Critics raised concerns about the cooperatives’ vulnerability to shifting political priorities, citing administration changes during the Donald Trump presidency that led to proposed eliminations and restructuring. Environmental advocacy groups such as Sierra Club and Center for Biological Diversity debated whether the cooperatives’ emphasis on partnership diluted regulatory protections under statutes like the National Environmental Policy Act. Others, including representatives from state wildlife agencies and tribal leaders, questioned transparency and the balance of federal versus local authority, invoking precedents set in disputes over Endangered Species Act implementation and interagency coordination exemplified by controversies around the Greater sage‑grouse planning processes.
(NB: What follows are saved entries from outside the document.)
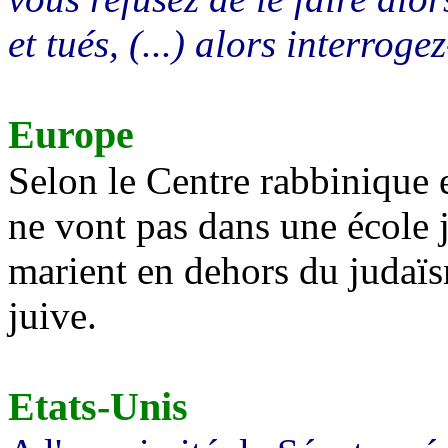
et tués, (...) alors interroge
Europe
Selon le Centre rabbinique 
ne vont pas dans une école j
marient en dehors du judaïs
juive.
Etats-Unis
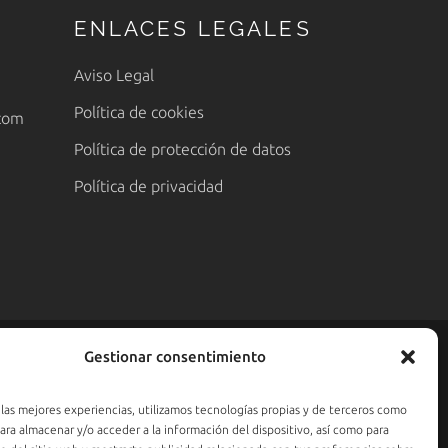
ENLACES LEGALES
Aviso Legal
Política de cookies
com
Política de protección de datos
Política de privacidad
Gestionar consentimiento
 las mejores experiencias, utilizamos tecnologías propias y de terceros como
para almacenar y/o acceder a la información del dispositivo, así como para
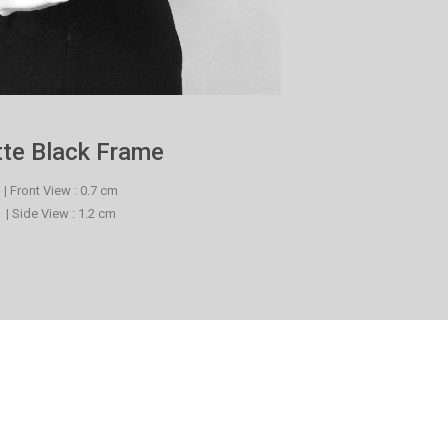
te Black Frame
| Front View : 0.7 cm
| Side View : 1.2 cm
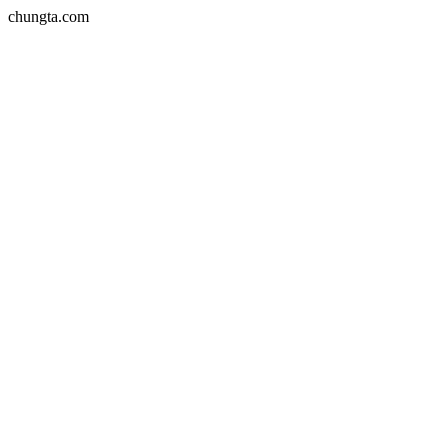
chungta.com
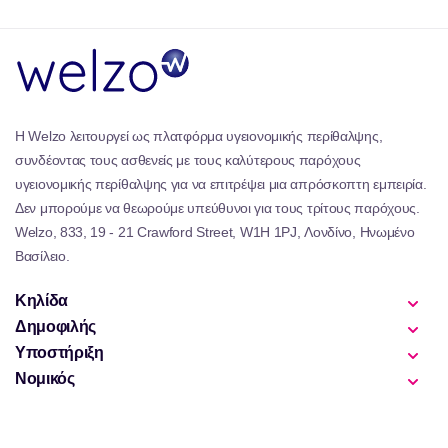
είναι ανακυκλώσιμη, αντανακλώντας την αφοσίωσή μας στις
βιώσιμες πρακτικές.
Είτε ξεκινάτε ένα μακρύ οδικό ταξίδι είτε απλά μετακινούνται
στην εργασία, η συλλογή των αρωμάτων των αυτοκινήτων
μας παρέχει μια οσφρητική διαφυγή που αυξάνει το ταξίδι
σας. Ζήστε την πολυτέλεια ενός αρώματος υψηλής
Η Welzo λειτουργεί ως πλατφόρμα υγειονομικής περίθαλψης,
ποιότητας που όχι μόνο ανανεώνει το αυτοκίνητό σας, αλλά
συνδέοντας τους ασθενείς με τους καλύτερους παρόχους
και αυξάνει το πνεύμα σας, κάνοντας κάθε μια ευχάριστη
υγειονομικής περίθαλψης για να επιτρέψει μια απρόσκοπτη εμπειρία.
εμπειρία. Ανακαλύψτε το τέλειο άρωμα που αντηχεί με την
Δεν μπορούμε να θεωρούμε υπεύθυνοι για τους τρίτους παρόχους.
προσωπικότητά σας και απολαύστε την τέχνη του λεπτού
Welzo, 833, 19 - 21 Crawford Street, W1H 1PJ, Λονδίνο, Ηνωμένο
άρωμα στο δρόμο.
Βασίλειο.
Κηλίδα
Δημοφιλής
Υποστήριξη
Νομικός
Despite political challenges, many cooperative projects persisted through institutional adoption by partners such as The Nature Conservancy, state agencies, and university consortia including the Consortium of Frontier Universities. Tools and datasets developed under the cooperatives influenced regional planning initiatives like basin‑scale water management similar to Colorado River Compact dialogues and landscape connectivity efforts comparable to the Yellowstone to Yukon Conservation Initiative. The model informed subsequent federal strategies for ecosystem resilience and contributed to ongoing collaborations among federal agencies, tribal nations, conservation NGOs, and research institutions.